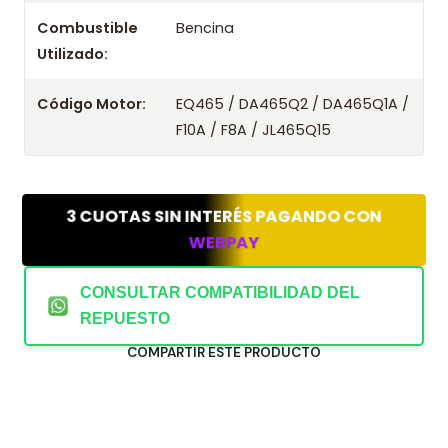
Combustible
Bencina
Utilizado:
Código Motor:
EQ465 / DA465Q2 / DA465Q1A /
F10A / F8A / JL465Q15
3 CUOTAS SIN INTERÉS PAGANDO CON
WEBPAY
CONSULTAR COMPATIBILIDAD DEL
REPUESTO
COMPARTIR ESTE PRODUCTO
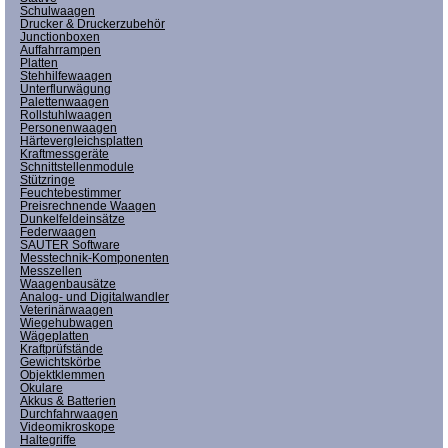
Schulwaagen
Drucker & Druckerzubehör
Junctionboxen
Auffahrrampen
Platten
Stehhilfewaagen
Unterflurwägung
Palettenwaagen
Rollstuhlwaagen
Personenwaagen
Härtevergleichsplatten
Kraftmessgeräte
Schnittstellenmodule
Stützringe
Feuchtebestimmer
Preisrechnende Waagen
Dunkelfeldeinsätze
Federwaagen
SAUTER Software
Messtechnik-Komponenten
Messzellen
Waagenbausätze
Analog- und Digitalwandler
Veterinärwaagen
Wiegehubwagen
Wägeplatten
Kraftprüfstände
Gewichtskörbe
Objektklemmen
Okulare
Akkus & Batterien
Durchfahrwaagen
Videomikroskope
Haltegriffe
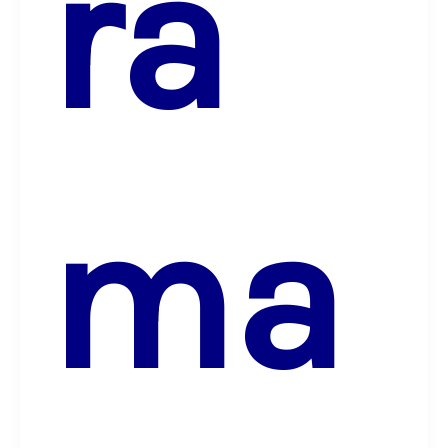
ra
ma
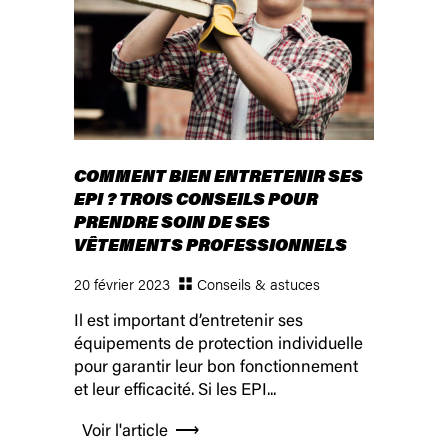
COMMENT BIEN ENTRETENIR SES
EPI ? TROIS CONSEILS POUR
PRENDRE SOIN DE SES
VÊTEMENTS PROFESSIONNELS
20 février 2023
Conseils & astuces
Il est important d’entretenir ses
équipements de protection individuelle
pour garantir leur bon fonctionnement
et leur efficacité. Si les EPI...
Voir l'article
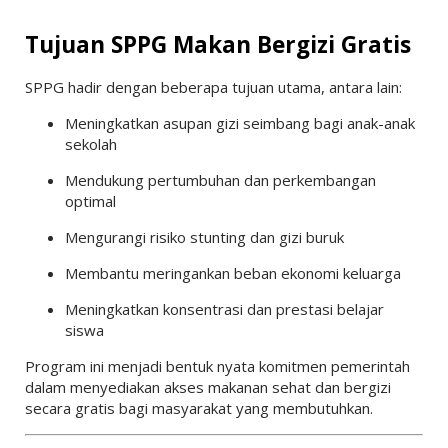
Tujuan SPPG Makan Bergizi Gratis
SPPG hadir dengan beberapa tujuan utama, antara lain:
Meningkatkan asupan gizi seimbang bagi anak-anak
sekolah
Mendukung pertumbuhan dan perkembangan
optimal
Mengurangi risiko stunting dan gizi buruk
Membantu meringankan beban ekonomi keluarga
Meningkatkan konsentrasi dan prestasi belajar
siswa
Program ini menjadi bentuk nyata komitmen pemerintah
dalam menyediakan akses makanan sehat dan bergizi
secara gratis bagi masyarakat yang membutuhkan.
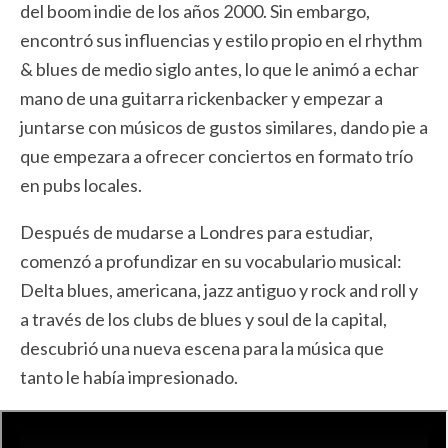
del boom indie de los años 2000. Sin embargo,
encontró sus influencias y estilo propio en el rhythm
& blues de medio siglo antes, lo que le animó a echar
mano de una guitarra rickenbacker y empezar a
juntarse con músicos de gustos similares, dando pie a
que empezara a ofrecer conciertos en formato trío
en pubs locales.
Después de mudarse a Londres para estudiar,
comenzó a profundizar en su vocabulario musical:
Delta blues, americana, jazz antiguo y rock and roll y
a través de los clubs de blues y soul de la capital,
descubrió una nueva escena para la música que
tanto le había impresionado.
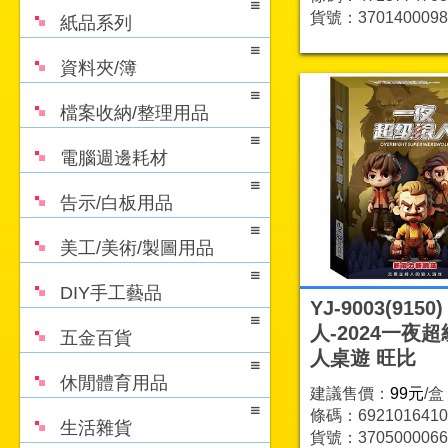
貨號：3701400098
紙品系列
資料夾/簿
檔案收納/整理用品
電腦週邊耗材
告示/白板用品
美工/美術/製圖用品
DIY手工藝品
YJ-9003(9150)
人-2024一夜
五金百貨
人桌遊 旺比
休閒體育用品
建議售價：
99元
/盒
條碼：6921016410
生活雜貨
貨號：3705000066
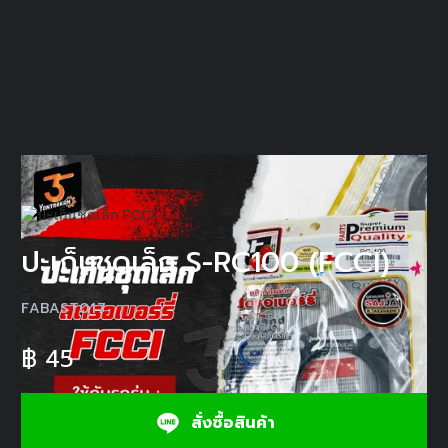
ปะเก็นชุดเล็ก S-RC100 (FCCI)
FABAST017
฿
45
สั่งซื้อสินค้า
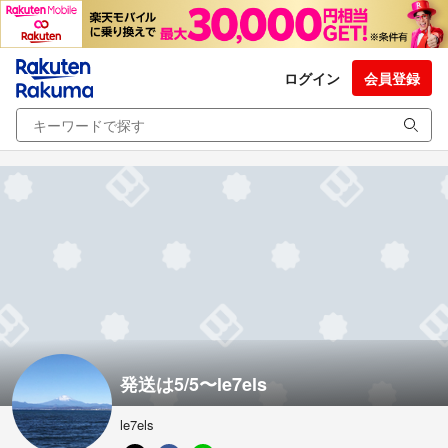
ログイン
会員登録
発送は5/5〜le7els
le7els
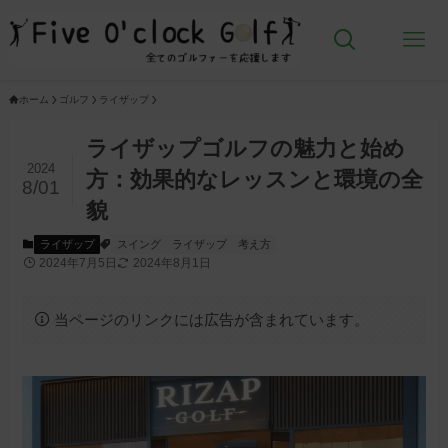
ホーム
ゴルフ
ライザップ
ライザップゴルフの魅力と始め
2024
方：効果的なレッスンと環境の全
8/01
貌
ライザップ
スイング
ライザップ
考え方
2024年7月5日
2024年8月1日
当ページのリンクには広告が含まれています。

|---|

Required action | Set out the transcribed text in the rows above as a numbered list, covering the stretch from the start of the rows through the line containing "Voir l'article" and omitting blank lines. Leave the pictures out of your answer.

Result below |
1. Combustible
2. Bencina
3. Utilizado:
4. Código Motor:
5. EQ465 / DA465Q2 / DA465Q1A /
6. F10A / F8A / JL465Q15
7. 3 CUOTAS SIN INTERÉS PAGANDO CON
8. WEBPAY
9. CONSULTAR COMPATIBILIDAD DEL
10. REPUESTO
11. COMPARTIR ESTE PRODUCTO
12. Schulwaagen
13. Drucker & Druckerzubehör
14. Junctionboxen
15. Auffahrrampen
16. Platten
17. Stehhilfewaagen
18. Unterflurwägung
19. Palettenwaagen
20. Rollstuhlwaagen
21. Personenwaagen
22. Härtevergleichsplatten
23. Kraftmessgeräte
24. Schnittstellenmodule
25. Stützringe
26. Feuchtebestimmer
27. Preisrechnende Waagen
28. Dunkelfeldeinsätze
29. Federwaagen
30. SAUTER Software
31. Messtechnik-Komponenten
32. Messzellen
33. Waagenbausätze
34. Analog- und Digitalwandler
35. Veterinärwaagen
36. Wiegehubwagen
37. Wägeplatten
38. Kraftprüfstände
39. Gewichtskörbe
40. Objektklemmen
41. Okulare
42. Akkus & Batterien
43. Durchfahrwaagen
44. Videomikroskope
45. Haltegriffe
46. ra
47. ma
48. COMMENT BIEN ENTRETENIR SES
49. EPI ? TROIS CONSEILS POUR
50. PRENDRE SOIN DE SES
51. VÊTEMENTS PROFESSIONNELS
52. 20 février 2023
53. Conseils & astuces
54. Il est important d’entretenir ses
55. équipements de protection individuelle
56. pour garantir leur bon fonctionnement
57. et leur efficacité. Si les EPI...
58. Voir l'article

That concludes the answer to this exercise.